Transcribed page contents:

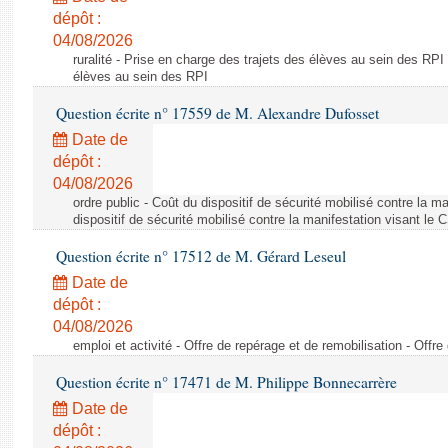
dépôt :
04/08/2026
ruralité - Prise en charge des trajets des élèves au sein des RPI
élèves au sein des RPI
Question écrite n° 17559 de M. Alexandre Dufosset
Date de
dépôt :
04/08/2026
ordre public - Coût du dispositif de sécurité mobilisé contre la 
dispositif de sécurité mobilisé contre la manifestation visant le
Question écrite n° 17512 de M. Gérard Leseul
Date de
dépôt :
04/08/2026
emploi et activité - Offre de repérage et de remobilisation - Offre
Question écrite n° 17471 de M. Philippe Bonnecarrère
Date de
dépôt :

Description of the task: Count up the lines of the data that include "sécurité". Reply with a number only.

Solution for this task: 2